Here, v = 0 for the TF virus and 1 for the CC virus. As a result, βr,0 is the growth rate of the TF virus in the absence of IFN (here termed the baseline growth rate), while βr,1 is the adjustment needed to achieve the baseline growth rate of the CC virus. Finally, βr,2 measures the baseline effect of 1 pg/μl IFN on the growth rates of both viruses, while βr,3 allows the CC virus to be more or less sensitive to a given IFN dose than the TF virus. The fit of this model was compared to one without the additional virus-specific adjustment for interferon-sensitivity (i.e., without the βr,3dv term), here named the constant sensitivity model.

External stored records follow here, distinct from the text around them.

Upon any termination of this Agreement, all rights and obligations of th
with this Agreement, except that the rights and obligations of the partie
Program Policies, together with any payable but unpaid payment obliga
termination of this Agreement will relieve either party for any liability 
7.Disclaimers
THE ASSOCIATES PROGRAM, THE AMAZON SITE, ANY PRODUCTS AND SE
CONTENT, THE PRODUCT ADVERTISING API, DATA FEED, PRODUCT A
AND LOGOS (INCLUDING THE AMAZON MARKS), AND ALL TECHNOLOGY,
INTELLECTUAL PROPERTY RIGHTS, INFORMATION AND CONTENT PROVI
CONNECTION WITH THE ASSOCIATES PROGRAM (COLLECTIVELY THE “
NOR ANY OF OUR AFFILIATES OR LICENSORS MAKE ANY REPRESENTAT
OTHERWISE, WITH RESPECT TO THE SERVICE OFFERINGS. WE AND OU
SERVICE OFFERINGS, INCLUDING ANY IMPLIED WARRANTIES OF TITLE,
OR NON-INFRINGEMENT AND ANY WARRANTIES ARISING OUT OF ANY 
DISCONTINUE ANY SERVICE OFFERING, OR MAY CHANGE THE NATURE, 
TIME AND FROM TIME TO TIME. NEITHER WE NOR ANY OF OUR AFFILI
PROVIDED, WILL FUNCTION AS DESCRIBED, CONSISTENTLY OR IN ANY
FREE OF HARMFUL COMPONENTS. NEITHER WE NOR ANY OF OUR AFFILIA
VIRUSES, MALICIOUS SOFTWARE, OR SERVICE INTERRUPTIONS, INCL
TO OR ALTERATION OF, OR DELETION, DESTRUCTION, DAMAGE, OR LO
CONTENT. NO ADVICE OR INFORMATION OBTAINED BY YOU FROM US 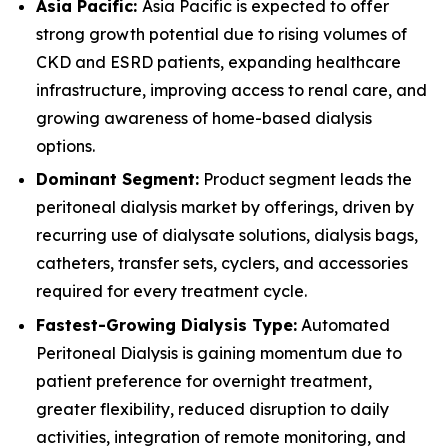
Asia Pacific:
Asia Pacific is expected to offer
strong growth potential due to rising volumes of
CKD and ESRD patients, expanding healthcare
infrastructure, improving access to renal care, and
growing awareness of home-based dialysis
options.
Dominant Segment:
Product segment leads the
peritoneal dialysis market by offerings, driven by
recurring use of dialysate solutions, dialysis bags,
catheters, transfer sets, cyclers, and accessories
required for every treatment cycle.
Fastest-Growing Dialysis Type:
Automated
Peritoneal Dialysis is gaining momentum due to
patient preference for overnight treatment,
greater flexibility, reduced disruption to daily
activities, integration of remote monitoring, and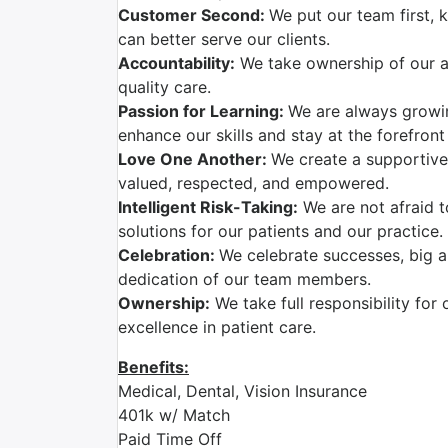
Customer Second:
We put our team first,
can better serve our clients.
Accountability:
We take ownership of our ac
quality care.
Passion for Learning:
We are always growi
enhance our skills and stay at the forefront
Love One Another:
We create a supportive
valued, respected, and empowered.
Intelligent Risk-Taking:
We are not afraid t
solutions for our patients and our practice.
Celebration:
We celebrate successes, big a
dedication of our team members.
Ownership:
We take full responsibility for 
excellence in patient care.
Benefits:
Medical, Dental, Vision Insurance
401k w/ Match
Paid Time Off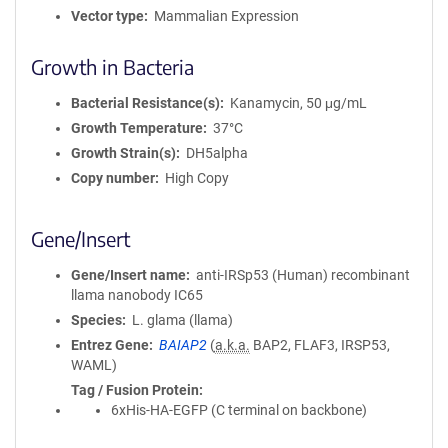
a
Vector type
Mammalian Expression
t
i
Growth in Bacteria
o
n
Bacterial Resistance(s)
Kanamycin, 50 μg/mL
Growth Temperature
37°C
Growth Strain(s)
DH5alpha
Copy number
High Copy
Gene/Insert
Gene/Insert name
anti-IRSp53 (Human) recombinant
llama nanobody IC65
Species
L. glama (llama)
Entrez Gene
BAIAP2
(
a.k.a.
BAP2, FLAF3, IRSP53,
WAML)
Tag / Fusion Protein
6xHis-HA-EGFP (C terminal on backbone)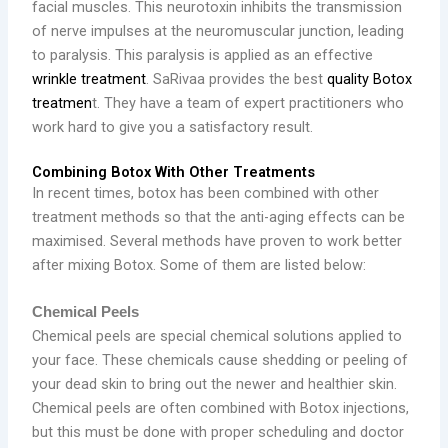
facial muscles. This neurotoxin inhibits the transmission
of nerve impulses at the neuromuscular junction, leading
to paralysis. This paralysis is applied as an effective
wrinkle treatment
. SaRivaa provides the best
quality Botox
treatmen
t. They have a team of expert practitioners who
work hard to give you a satisfactory result.
Combining Botox With Other Treatments
In recent times, botox has been combined with other
treatment methods so that the anti-aging effects can be
maximised. Several methods have proven to work better
after mixing Botox. Some of them are listed below:
Chemical Peels
Chemical peels are special chemical solutions applied to
your face. These chemicals cause shedding or peeling of
your dead skin to bring out the newer and healthier skin.
Chemical peels are often combined with Botox injections,
but this must be done with proper scheduling and doctor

Models were fit by maximum likelihood using version 3.1–149 of the nlme library in R version 4.0.2 [80,81]. Confidence intervals for all parameter estimates were generated by re-fitting models to 1000 hierarchical bootstrap samples of the data. For each IFN dose, the available data were truncated as soon as growth curves declined by more than 30% relative to the previous timepoint, with models fitted to the remaining data only. This was needed to accommodate the long timescale of these experiments, where both the accumulation of dead cells due to virus infection and release, and the toxicity effects of long-term culture in the presence of IFN, results in a reduction in viable cells that can be infected (Fig 5B). The sensitivity of models to this exclusion was assessed by evaluating a range of cut-off points (including no data removal). Truncation affected primarily the estimated carrying capacity and associated effect sizes (βk,0 and βk,1), with carrying capacity under-estimated when the declining parts of growth curves were included. All other parameter estimates remained broadly similar with overlapping confidence intervals, regardless of the cut-off used, and the differential sensitivity model remained unsupported.
HIV-1 plasmid sequencing and assembly
40 ng of each plasmid DNA was sheared into approximately 350 base pair in length by sonication using a Covaris Sonicator LE220 (Covaris). Fragmented DNA was uniquely index tagged with NEBNext Multiplex Oligos for Illumina (New England Bio-Labs, E7780S and ES7600S). The Kapa LTP Library Preparation Kit (KAPA Biosystems, Roche7961880001) was deployed in this process. Libraries were quantified and quality controlled with Qubit dsDNA HS kit (ThermoFisher) and Agilent 4200 Tapestation System (Agilent). Equimolar amounts of each library were pooled together and sequenced on the Illumina MiSeq platform using MiSeq Reagent Micro Kit v2 (2x 150-cycles). Plasmid sequences were assembled using SPAdes v3.10.1 with multiple k-mer sizes. Minimum depth of 100 reads and Phred quality of 30 were used for consensus calling of the assembled sequences.
Analysis of HIV-1 sequences
Using a procedure outlined in  to determine the frequency of each amino acid, the Los Alamos National Database (http://www.hiv.lanl.gov/) was used to download all gene sequences available ranging from 4568 sequences for tat to 19237 for nef in subtype B and from 1548 sequence in rev to 4345 in env for subtype C. Only one sequence was selected per patient. Following a codon alignment of each gene, the frequency of amino acids was determined for sites that are different between the paired TF and CC sequences.
S1 Fig. Because of the proapoptotic effect of IFNs, the viability of IFN-treated TMZR5 cells was also assessed in parallel cultures to those used in Fig 1.
Viability was tested using flow cytometry using the LIVE/DEAD fixable dead cell stain kit (Invitrogen).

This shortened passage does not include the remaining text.